Principle 2 states, “We will be active owners and incorporate ESG issues into our ownership policies and practices.”
To facilitate efforts to carry out Principle 2, the PRI aims to protect investors’ rights to engage the companies they own through the shareholder proposal process on ESG matters. This process, as currently defined by regulations issued by the US Securities and Exchange Commission, enables investors to engage the companies they own on issues such as due diligence, corporate disclosure, research and development, innovation and technology, and other ESG issues, such as climate change.
Some rule changes under consideration would dramatically increase the value of shares investors must own to be eligible to submit a proposal or the portion of the vote a proposal must win to be resubmitted in subsequent years. This would make it difficult and, in some cases, prevent investors from raising these issues with companies and holding companies to account. The PRI, therefore, opposes these changes.
Further changes under consideration by the SEC would impose onerous regulations on proxy advisory firms. While the changes are often framed as efforts to reduce conflicts of interest and mitigate factual errors in proxy reports, the reality is that the changes would make it extremely difficult for proxy advisory firms to provide independent advice to the investors they serve. This would make it particularly difficult for mid-size and smaller investors to fulfil their fiduciary obligations to participate in proxy voting.
The PRI opposes efforts to impose regulations that would effectively prevent proxy advisory firms from doing business without excessive intervention from issuers.
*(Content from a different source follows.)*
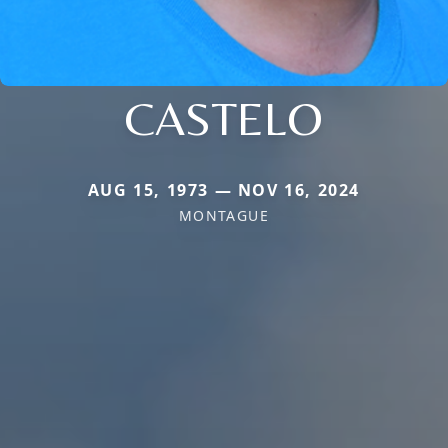
CASTELO
AUG 15, 1973 — NOV 16, 2024
MONTAGUE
For example, proposals to require proxy advisors to provide companies an opportunity to review and comment on research reports before sharing their analysis with investors would undermine the independence of the firms and investors’ ability to rely on their research.
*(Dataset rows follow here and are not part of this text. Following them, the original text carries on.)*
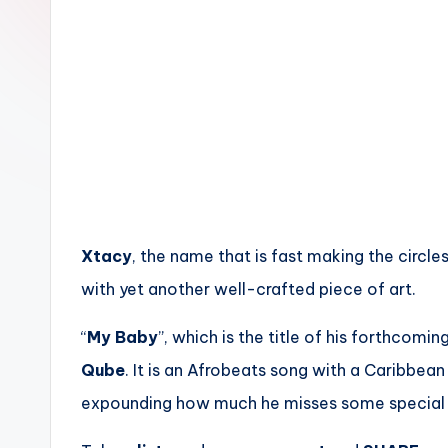
n
Xtacy
, the name that is fast making the circl
with yet another well-crafted piece of art.
“
My Baby
”, which is the title of his forthcomi
Qube
. It is an Afrobeats song with a Caribbean
expounding how much he misses some special s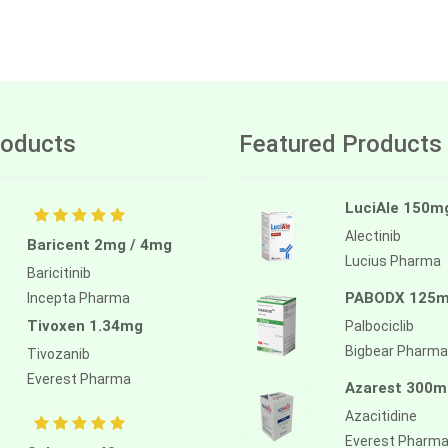
oducts
Featured Products
LuciAle 150m
Alectinib
Baricent 2mg / 4mg
Lucius Pharma
Baricitinib
PABODX 125
Incepta Pharma
Tivoxen 1.34mg
Palbociclib
Bigbear Pharma
Tivozanib
Everest Pharma
Azarest 300m
Azacitidine
Everest Pharm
Principle 3 states, “We will seek appropriate disclosure on ESG issues by the entities in which we invest.”
SEC disclosure requirements do not explicitly require corporate disclosure of material ESG factors. The Commission currently has the authority to issue new rules that would mandate ESG disclosure.
To advance Principle 3, the PRI supports policies to improve corporate ESG disclosure. In October 2018, a group of professors and institutional investors with more than US$5 trillion in assets under management submitted a petition to the SEC urging it to develop a comprehensive framework requiring issuers to disclose identified ESG aspects of each public-reporting company’s operations. The PRI supports that petition.
If the SEC does not act unilaterally, it may be necessary for Congress to direct the Commission to issue ESG disclosure requirements. Conversations are currently underway on Capitol Hill about potential legislation.
Last week, a subcommittee of the House Financial Services Committee held a hearing to consider draft legislation that would require companies to disclose data about human capital management. We believe that this is the beginning of a broader discussion in Congress of mandatory ESG disclosure.
When signatories join the PRI, they commit to a set of principles aimed at advancing responsible investment practices. The PRI’s policy engagement efforts aim to facilitate signatories’ efforts to comply with the Principles.
We educate policymakers about our priorities and make recommendations about policy initiatives. We provide technical guidance to signatories about policy developments in key jurisdictions and regular signatory briefings. We look forward to keeping signatories informed about this work.